Part of Deutsche Telekom Group (DTAG), HT Group claims to be the leading provider of telecommunications services in Croatia, providing fixed and mobile telephony, wholesale, internet and data services.
The main activities of Hrvatski Telekom and its subsidiaries are the provision of communications services and the design and construction of communications networks in the Republic of Croatia. In addition to fixed telephony services – such as access and traffic of fixed telephony services and additional fixed network services, the group also provides internet, IPTV and ICT services, data transmission services – line rental, Metro-Ethernet, IP/MPLS, ATM – and mobile telephone network services GSM, UMTS and LTE.
Nokia’s offering utilises 25GS-PON technology that includes Lightspan access nodes – high-capacity access nodes for massive scale fibre roll-outs – as well as 25G/10G optical cards and fibre modems. Typically located in telecom central offices, Lightspan nodes see use in connecting up to thousands of users via optical fibre, aggregate their broadband traffic and send it deeper in the network.
The fibre access nodes can support multiple fibre technologies, including GPON, XGS-PON, 25GS-PON and Point-to-Point Ethernet to deliver a wide range of services with the best-fitting technology. Nokia optical network termination (ONT) devices/fibre modems, are located at the user location.
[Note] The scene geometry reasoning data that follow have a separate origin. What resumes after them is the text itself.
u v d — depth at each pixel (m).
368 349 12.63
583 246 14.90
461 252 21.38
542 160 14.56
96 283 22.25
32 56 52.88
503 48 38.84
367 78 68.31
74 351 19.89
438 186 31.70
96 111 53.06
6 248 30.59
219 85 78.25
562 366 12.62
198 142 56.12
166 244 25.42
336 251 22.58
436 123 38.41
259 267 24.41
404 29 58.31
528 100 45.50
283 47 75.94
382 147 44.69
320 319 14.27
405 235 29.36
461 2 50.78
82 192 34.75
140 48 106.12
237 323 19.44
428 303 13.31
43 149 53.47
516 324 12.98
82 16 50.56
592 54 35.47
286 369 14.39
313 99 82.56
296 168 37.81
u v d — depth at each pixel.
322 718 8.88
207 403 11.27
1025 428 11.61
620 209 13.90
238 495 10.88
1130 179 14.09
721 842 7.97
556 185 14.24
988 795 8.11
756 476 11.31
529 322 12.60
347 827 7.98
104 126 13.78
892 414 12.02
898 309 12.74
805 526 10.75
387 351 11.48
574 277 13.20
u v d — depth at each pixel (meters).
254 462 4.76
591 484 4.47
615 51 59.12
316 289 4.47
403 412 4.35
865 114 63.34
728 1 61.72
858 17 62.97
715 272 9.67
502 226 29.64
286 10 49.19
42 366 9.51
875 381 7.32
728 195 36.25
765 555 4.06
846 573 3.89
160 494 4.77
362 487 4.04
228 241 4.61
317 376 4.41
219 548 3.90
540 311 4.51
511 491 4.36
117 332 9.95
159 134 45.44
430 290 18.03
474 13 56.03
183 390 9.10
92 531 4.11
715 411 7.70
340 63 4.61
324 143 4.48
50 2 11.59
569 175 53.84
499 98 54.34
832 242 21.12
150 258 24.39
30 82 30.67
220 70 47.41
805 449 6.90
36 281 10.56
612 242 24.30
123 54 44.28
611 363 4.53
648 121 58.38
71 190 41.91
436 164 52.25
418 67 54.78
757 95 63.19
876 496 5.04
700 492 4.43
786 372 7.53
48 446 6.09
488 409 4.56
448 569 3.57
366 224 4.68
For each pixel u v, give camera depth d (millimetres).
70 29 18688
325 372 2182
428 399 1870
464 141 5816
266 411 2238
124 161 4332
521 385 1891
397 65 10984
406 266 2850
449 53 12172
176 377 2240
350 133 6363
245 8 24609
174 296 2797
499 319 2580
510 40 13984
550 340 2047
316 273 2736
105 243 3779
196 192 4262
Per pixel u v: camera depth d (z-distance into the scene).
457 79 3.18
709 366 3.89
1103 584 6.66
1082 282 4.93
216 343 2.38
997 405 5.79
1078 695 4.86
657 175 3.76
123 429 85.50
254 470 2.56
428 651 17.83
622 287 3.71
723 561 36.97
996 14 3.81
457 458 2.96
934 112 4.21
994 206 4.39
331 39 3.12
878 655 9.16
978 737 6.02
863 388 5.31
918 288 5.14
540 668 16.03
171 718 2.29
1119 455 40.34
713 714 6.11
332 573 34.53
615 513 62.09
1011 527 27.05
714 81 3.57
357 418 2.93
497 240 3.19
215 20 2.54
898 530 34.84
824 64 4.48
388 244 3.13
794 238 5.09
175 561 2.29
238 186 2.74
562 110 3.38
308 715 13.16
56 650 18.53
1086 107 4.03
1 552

They terminate the optical fibre connection and deliver broadband services within the user premises or cell sites.
The trial took place at Hrvatski Telekom’s laboratory in Rijeka, Croatia, and was the first in the country to use 25G PON technology – and one of first trials with a DTAG company. “This demo shows that our FTTH network is fully compliant with the cutting-edge PON technology that will radically increase the capacity, bandwidth and quality of our broadband service in the future,” said Hrvatski Telekom chief technology officer Boris Drilo.
“By already deploying Nokia’s single multipurpose G/XGS-/25G PON platform, we are showing exciting capabilities of the largest fibre network in Croatia capable of the fastest possible speeds.”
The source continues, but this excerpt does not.